▶ _Information supplied_:
*** Begin section ***

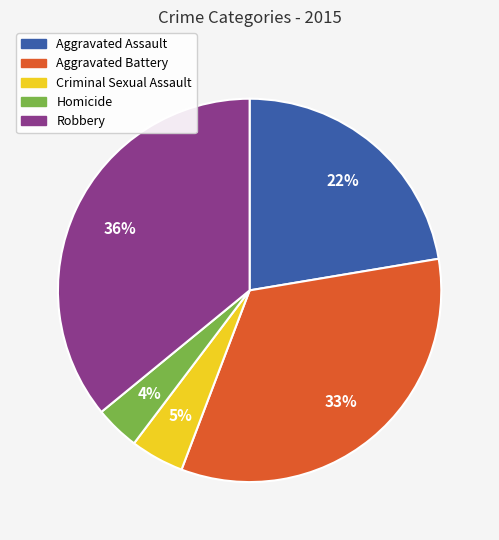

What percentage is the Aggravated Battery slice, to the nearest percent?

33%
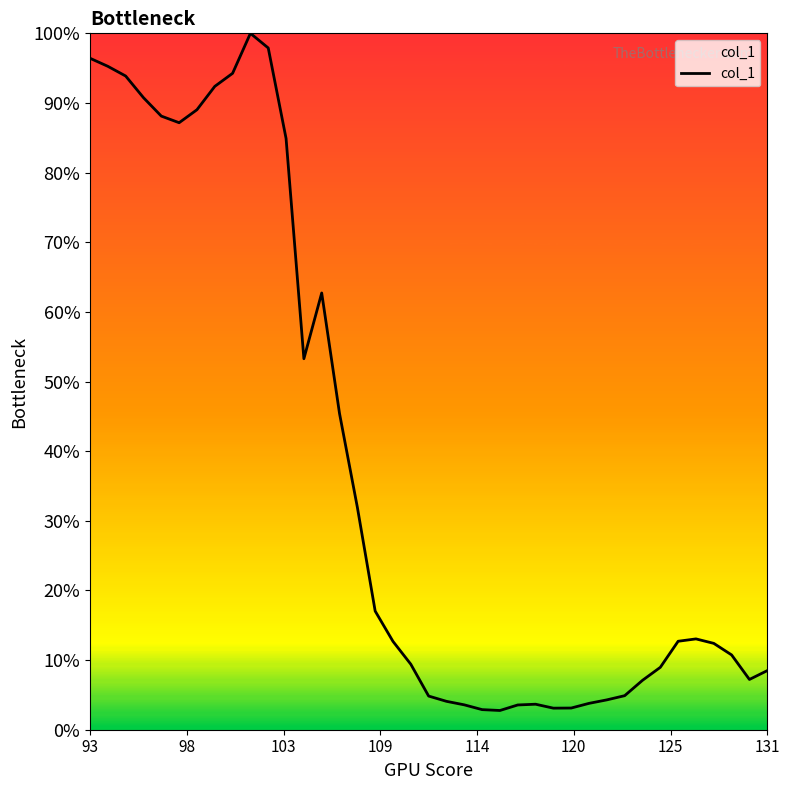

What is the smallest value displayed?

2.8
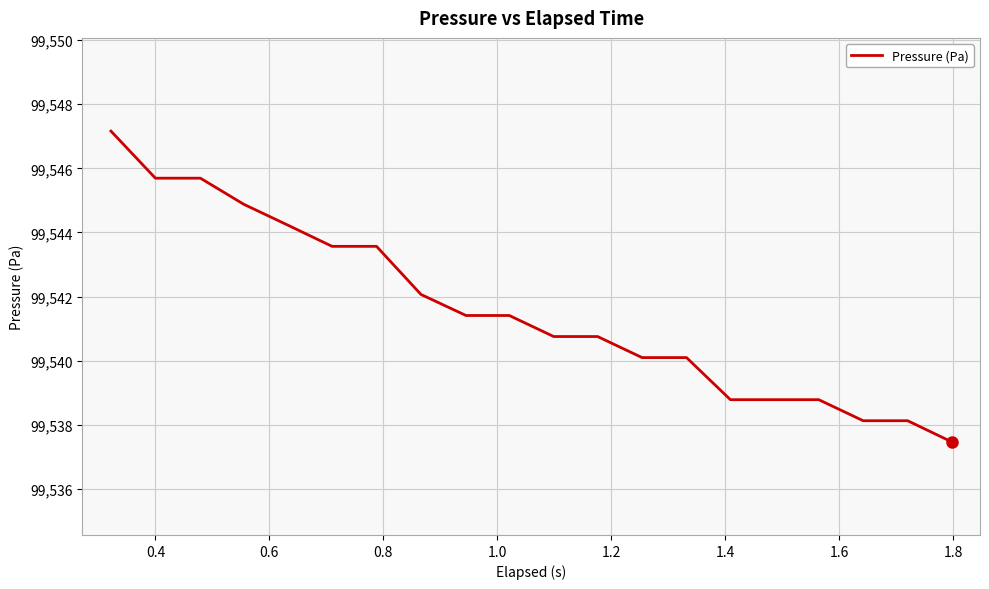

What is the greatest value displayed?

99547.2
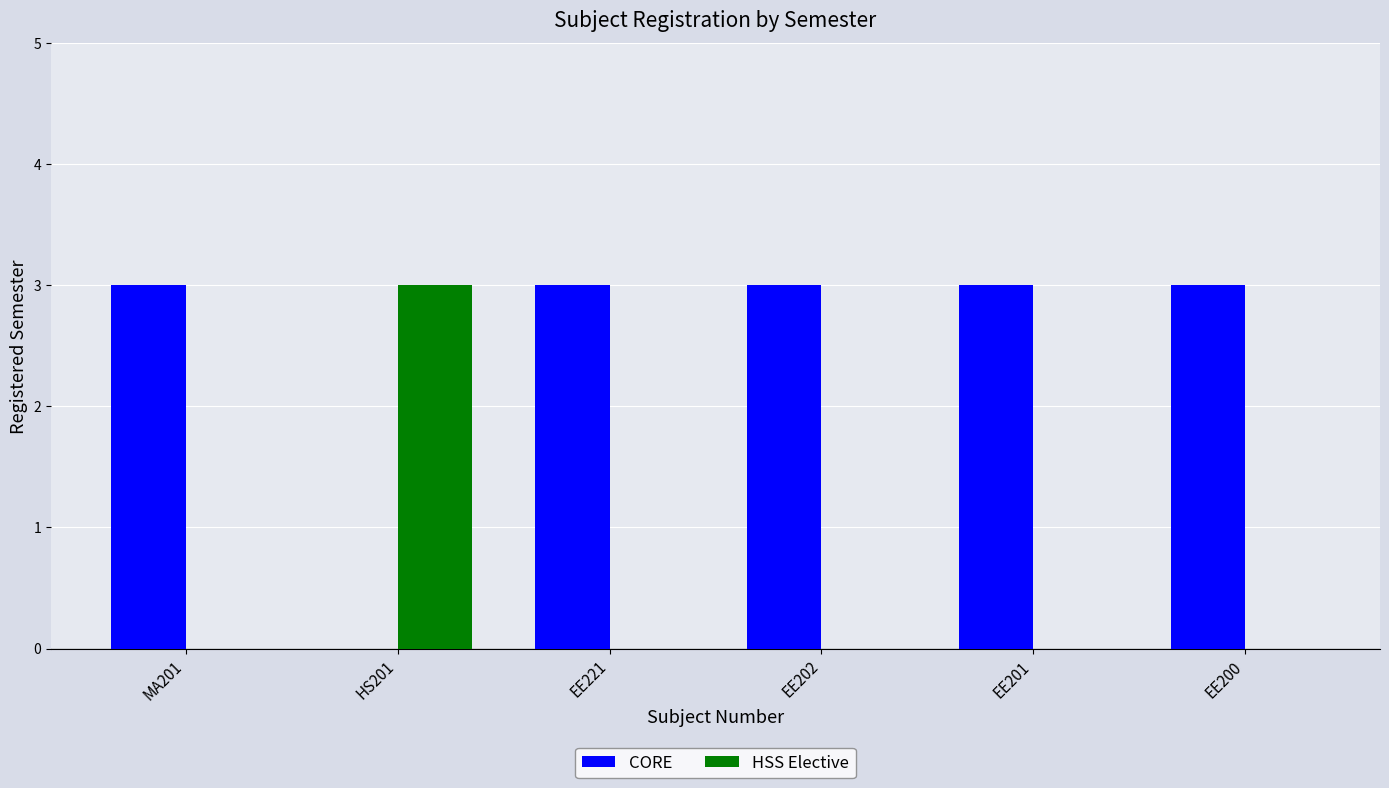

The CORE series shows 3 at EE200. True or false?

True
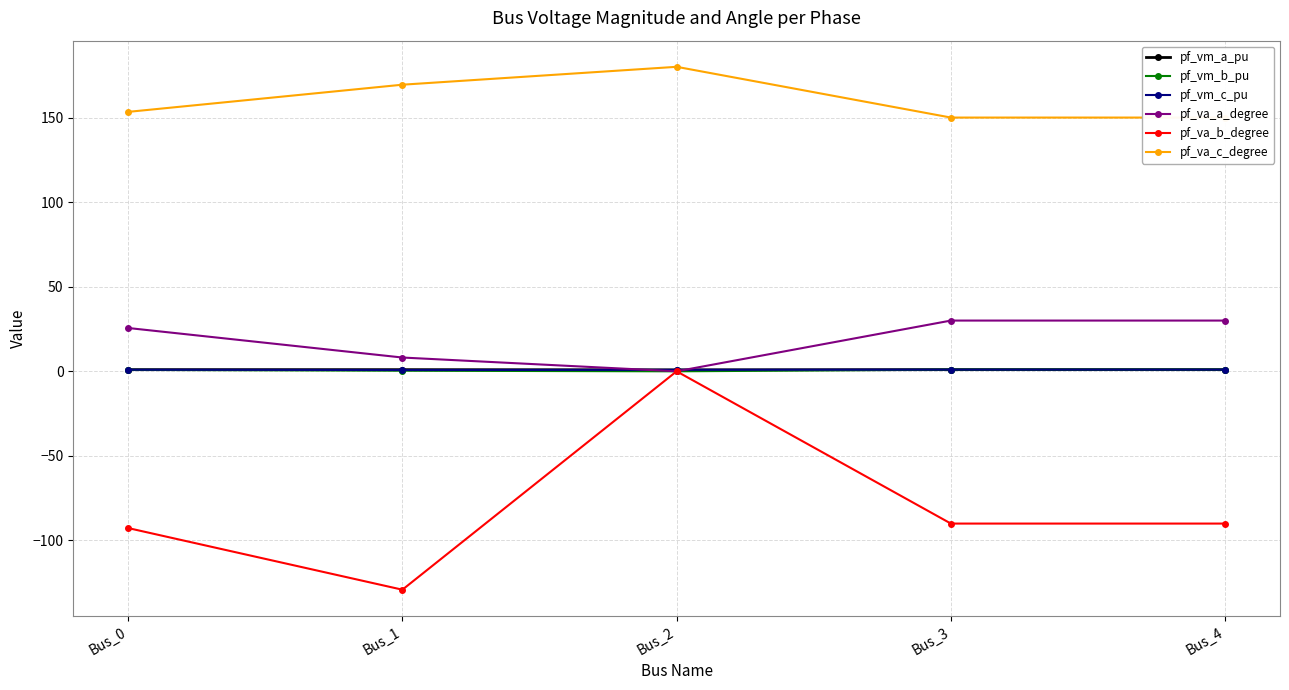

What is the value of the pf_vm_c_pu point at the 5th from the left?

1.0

*** End section ***
*** Begin section ***

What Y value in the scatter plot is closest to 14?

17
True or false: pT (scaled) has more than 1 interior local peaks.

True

*** End section ***

Give only the number of lines in the records that contain the word "What".

▶ _Answer_: 5